Swing this

Then I woke up, and it was all a dream. My back was aching from resting against the knobbly tree trunk, my tongue was sweating it was so damn hot--107 degrees on the bank's digital thermometer--and if it hadn't been for my Onion Fest baseball cap, the shifting sun would've fried my face to a crisp...I plunged back into the Lions Club hall to leap and twirl with the rest of the sun-crazed Chicanos.

This is what happens when a man from mossy Scotland plunges himself into the myth and pathos of Texas swing. He becomes a sort of shaman, an unanchored creature removed from his natural time and place who, instead of hiding his head in the dirt, adapts and thrives. In these parts, much had been made of Duncan McLean's travel memoirs Lone Star Swing, because there's nothing more fascinating than seeing ourselves through the reverent, good-humored eyes of an outsider. The perspective. The mystery. The inherent goofiness. McLean's obsession with a dying music tradition makes everything old to us brand-new again, and in his search for the colorful past of legends such as Bob Wills and Lefty Frizzell, he has to contend with modern-day Texas. What seems ordinary to us is extraordinary to him, and in turn makes us think twice about our own eccentric social landscape. From car-park motels to greasy diners, bar-fly bars to cavernous dancehalls, McLean's vision of Texas is as removed from his idyllic home on Orkney Island as purgatory from heaven.
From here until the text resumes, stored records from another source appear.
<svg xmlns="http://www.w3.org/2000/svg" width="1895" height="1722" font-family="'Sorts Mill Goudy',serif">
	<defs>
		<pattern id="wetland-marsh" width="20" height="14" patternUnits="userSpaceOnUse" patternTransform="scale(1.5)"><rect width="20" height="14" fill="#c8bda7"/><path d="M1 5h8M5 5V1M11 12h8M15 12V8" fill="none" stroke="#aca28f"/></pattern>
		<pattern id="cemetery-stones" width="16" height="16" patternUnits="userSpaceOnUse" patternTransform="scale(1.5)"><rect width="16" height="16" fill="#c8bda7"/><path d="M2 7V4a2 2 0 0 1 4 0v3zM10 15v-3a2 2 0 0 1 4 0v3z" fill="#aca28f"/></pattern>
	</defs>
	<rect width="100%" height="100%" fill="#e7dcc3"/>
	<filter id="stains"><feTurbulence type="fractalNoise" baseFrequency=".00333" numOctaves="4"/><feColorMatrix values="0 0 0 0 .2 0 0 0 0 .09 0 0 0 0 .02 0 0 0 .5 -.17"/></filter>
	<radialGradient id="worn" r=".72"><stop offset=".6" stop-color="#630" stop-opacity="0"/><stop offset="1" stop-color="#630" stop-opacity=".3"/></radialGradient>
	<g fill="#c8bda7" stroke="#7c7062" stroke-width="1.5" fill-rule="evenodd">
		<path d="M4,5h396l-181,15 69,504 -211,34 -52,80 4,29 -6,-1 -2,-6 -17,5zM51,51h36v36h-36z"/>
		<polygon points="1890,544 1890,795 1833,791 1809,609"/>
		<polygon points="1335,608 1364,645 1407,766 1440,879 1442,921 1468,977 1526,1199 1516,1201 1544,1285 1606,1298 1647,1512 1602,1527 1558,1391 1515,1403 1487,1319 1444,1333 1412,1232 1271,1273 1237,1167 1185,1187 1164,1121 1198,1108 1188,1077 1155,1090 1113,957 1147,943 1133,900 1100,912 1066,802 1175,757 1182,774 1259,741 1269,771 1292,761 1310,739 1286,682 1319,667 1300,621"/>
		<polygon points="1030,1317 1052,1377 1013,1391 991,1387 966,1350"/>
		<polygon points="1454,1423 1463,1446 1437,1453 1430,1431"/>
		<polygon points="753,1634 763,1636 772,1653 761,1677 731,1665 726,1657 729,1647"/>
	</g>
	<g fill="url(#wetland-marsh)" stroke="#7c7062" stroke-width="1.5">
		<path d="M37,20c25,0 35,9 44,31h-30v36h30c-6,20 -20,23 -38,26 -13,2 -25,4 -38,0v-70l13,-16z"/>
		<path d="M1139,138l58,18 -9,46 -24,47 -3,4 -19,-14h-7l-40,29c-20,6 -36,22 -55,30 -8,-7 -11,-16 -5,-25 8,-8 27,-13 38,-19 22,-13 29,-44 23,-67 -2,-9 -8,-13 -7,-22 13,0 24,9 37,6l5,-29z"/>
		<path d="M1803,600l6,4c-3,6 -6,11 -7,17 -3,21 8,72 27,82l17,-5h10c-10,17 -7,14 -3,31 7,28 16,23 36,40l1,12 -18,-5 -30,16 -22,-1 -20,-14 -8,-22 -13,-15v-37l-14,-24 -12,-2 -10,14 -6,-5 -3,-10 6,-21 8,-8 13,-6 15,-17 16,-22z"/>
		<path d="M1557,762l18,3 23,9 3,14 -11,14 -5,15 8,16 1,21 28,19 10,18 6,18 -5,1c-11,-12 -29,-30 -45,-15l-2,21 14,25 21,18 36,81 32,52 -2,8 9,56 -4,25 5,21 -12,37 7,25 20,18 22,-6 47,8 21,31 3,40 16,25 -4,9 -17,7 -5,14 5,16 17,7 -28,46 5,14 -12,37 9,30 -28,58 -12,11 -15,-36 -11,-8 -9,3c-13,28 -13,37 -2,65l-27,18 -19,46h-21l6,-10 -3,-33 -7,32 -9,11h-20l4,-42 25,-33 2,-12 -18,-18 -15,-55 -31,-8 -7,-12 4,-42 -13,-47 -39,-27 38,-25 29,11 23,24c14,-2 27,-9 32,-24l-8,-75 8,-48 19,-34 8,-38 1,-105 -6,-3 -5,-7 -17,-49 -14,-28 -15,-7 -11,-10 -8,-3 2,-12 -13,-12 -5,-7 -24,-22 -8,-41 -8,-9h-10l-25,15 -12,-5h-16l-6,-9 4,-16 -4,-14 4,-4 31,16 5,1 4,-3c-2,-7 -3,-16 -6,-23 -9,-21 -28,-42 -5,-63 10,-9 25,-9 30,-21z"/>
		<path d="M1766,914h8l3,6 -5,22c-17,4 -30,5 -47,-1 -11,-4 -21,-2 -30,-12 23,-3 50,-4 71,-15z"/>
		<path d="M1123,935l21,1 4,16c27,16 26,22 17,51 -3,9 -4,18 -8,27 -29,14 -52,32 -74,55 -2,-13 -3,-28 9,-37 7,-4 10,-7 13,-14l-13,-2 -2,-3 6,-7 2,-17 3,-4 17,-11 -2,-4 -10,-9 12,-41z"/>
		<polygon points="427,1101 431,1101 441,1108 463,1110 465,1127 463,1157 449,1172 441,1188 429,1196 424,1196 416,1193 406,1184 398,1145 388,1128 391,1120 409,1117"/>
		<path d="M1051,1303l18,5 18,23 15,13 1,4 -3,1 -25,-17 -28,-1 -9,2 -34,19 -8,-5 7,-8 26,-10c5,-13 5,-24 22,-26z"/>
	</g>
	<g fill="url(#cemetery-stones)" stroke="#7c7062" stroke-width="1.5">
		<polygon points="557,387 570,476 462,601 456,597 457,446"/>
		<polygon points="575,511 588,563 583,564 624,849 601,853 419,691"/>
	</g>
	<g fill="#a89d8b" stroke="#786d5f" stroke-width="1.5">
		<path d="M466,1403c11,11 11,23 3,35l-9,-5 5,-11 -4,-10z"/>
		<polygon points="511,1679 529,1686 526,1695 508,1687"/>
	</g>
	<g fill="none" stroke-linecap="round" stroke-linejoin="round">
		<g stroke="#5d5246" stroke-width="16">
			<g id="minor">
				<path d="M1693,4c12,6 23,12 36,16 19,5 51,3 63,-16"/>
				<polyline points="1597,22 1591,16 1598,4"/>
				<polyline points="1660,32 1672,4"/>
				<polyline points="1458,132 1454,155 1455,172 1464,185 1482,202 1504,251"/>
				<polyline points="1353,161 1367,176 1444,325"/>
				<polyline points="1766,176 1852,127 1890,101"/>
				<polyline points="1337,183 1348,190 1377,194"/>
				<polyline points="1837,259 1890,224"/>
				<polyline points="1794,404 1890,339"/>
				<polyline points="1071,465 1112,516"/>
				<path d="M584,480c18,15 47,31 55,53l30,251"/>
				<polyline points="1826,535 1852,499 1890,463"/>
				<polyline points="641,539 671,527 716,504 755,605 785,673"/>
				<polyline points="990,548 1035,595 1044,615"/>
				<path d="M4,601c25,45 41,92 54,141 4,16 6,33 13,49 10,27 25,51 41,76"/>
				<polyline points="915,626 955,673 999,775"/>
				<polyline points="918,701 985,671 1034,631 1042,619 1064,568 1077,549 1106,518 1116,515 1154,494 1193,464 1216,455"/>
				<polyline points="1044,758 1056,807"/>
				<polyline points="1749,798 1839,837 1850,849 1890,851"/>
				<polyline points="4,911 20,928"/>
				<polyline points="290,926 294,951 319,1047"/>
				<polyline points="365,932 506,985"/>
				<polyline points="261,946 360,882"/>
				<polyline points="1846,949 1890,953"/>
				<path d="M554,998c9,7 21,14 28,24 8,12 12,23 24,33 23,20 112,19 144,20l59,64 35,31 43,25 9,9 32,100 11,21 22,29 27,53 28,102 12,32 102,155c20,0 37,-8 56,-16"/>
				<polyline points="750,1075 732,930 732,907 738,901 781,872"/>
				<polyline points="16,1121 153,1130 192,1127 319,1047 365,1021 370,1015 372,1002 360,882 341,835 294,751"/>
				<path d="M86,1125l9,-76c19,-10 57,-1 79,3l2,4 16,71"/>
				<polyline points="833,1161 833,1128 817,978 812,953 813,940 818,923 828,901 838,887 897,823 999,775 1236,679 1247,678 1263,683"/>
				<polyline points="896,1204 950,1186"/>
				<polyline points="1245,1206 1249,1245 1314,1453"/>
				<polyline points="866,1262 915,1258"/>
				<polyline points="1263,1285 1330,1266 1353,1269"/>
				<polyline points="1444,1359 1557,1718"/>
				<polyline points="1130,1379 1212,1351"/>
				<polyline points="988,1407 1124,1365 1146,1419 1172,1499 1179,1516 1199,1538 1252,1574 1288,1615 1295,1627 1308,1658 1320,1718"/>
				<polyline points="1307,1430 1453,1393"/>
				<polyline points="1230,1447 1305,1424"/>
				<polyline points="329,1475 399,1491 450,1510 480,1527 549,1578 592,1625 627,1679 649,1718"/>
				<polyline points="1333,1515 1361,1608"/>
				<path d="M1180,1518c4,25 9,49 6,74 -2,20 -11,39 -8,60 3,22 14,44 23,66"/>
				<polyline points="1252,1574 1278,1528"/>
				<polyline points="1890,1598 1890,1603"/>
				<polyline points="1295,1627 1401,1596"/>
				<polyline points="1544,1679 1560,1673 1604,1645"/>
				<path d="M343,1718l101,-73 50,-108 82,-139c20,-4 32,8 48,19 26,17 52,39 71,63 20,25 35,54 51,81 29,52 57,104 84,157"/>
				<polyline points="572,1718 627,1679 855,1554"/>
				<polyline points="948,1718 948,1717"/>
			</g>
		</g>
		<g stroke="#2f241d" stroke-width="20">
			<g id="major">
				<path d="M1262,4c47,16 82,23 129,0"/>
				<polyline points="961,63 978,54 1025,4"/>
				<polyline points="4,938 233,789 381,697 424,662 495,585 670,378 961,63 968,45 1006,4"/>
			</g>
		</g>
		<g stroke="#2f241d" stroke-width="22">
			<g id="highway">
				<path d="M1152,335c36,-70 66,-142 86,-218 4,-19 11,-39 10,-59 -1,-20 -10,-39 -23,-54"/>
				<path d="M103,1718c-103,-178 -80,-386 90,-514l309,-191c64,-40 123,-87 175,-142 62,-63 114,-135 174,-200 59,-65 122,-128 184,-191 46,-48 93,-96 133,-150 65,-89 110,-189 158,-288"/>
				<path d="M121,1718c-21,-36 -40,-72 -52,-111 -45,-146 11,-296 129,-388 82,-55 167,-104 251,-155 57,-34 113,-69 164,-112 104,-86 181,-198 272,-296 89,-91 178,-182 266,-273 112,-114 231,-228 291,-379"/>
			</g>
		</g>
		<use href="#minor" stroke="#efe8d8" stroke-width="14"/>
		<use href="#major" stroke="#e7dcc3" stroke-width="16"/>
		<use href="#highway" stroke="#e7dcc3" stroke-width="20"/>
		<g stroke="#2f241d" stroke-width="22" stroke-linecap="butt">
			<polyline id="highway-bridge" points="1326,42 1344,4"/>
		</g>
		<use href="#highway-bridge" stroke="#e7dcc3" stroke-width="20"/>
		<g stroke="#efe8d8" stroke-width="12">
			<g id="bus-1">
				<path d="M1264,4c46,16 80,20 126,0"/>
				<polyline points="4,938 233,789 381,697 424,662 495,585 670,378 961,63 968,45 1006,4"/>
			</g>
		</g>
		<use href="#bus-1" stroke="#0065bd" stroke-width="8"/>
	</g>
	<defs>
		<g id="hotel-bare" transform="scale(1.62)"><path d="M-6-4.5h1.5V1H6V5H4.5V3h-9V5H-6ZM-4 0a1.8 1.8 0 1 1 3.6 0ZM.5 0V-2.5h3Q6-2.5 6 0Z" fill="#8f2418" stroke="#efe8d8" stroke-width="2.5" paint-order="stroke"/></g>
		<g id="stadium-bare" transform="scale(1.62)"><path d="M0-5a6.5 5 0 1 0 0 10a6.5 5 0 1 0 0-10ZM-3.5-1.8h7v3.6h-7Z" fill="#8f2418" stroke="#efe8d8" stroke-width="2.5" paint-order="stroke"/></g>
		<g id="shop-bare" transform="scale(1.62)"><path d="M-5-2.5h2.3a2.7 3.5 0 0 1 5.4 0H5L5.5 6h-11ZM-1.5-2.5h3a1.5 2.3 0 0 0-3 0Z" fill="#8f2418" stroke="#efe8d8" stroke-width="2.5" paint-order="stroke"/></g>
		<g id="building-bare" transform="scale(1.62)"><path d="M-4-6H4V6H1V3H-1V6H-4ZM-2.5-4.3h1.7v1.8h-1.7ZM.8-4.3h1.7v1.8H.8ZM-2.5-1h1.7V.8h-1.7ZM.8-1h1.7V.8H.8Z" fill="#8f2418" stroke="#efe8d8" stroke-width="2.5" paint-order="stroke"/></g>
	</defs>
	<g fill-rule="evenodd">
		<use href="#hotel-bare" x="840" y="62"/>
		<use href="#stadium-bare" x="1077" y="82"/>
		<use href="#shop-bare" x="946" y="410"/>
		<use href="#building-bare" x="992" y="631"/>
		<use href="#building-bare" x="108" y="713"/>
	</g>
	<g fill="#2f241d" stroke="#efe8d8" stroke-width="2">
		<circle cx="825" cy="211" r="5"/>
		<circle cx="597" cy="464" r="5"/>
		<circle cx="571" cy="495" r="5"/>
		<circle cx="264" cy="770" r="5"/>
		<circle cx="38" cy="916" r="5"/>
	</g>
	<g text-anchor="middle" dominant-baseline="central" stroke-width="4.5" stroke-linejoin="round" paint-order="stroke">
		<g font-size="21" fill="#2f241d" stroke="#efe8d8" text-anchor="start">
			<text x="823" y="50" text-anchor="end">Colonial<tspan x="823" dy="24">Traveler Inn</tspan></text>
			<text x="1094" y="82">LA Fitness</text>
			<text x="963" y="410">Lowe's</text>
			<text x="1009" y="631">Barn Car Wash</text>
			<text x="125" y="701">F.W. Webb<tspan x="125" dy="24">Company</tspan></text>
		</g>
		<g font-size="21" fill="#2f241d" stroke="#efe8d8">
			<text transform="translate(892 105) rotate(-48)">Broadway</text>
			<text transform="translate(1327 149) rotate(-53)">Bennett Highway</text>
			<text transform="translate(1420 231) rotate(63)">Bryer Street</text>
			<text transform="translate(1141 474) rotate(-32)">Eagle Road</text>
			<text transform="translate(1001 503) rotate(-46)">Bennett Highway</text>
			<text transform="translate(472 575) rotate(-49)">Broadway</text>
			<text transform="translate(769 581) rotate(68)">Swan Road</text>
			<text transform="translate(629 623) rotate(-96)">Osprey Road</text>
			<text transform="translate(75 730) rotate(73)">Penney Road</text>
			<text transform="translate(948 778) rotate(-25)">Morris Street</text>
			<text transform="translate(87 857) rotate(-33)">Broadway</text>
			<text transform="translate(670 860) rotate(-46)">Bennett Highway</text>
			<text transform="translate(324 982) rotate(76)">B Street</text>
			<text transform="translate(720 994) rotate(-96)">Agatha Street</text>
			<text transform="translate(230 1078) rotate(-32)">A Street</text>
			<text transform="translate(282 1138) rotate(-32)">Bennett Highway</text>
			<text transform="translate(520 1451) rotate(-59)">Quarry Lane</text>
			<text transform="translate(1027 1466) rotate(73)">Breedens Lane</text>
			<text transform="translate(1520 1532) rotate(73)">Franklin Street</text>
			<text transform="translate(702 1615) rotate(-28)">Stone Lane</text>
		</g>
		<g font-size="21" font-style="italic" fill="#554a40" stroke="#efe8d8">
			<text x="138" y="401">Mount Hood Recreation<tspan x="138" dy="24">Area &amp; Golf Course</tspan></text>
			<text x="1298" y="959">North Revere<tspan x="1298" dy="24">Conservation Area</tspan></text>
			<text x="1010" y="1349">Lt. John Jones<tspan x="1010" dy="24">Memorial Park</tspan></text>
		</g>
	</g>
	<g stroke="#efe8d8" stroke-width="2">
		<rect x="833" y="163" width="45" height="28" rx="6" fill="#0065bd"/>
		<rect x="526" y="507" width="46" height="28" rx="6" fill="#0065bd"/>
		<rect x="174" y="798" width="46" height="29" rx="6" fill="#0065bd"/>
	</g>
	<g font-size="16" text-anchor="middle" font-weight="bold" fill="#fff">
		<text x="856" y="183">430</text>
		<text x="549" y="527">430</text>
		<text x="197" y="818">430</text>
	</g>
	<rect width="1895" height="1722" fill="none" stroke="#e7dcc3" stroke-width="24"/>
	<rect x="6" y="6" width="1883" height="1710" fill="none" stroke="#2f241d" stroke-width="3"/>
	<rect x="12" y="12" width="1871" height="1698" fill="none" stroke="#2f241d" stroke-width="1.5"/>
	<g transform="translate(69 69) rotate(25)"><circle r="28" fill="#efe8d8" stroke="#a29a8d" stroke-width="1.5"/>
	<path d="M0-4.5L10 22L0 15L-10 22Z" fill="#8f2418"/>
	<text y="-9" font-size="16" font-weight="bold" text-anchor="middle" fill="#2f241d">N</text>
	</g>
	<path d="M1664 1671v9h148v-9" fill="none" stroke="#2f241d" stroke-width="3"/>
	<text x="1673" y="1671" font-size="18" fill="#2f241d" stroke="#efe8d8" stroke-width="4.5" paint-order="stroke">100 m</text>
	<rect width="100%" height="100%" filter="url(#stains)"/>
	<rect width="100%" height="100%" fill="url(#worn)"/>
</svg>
On Wednesday, November 18, McLean strides back into the region for a public reading of Lone Star Swing, his fourth book, at the ArtCentre of Plano. Fittingly, the evening's soundtrack is provided in person, as well, by three swing greats: fiddler Buddy Ray, guitarist Sumter Burton, and bassist Ron Green.

What separates Lone Star Swing (released earlier this year) from standard cut-and-dry travelogues is McLean's delivery. He's as open to adventure as he is droll about it, and even as he digs deep into the details of a lap-steel past and the musicians who shaped it, his language is as light and approachable as a romp through the Sons of Hermann Hall. The weird stuff he encounters--a conference for the Narcotic Detector Dog Association, a jet fighter parked at an old gas station--are recounted with both an open heart and wry matter-of-factness, and instead of coming unhinged at the surrealness of the Wichita Falls Wal-Mart, McLean merely buys a cowboy hat and forges ahead with his search for a swing-filled Holy Grail. He's never sloppy about the history or the details, though, and that, too, makes the book a standout. Instead of a meandering collection of clever-clever observations, we're joining this unassuming pilgrim on a very specific journey--one that will both quench his thirst for real-deal Western culture and shed some light on our own Wild West character. And that's the best kind of reading there is--the truth injected with the color of tall tales. Doesn't hurt that's it's delivered in a Scottish burr.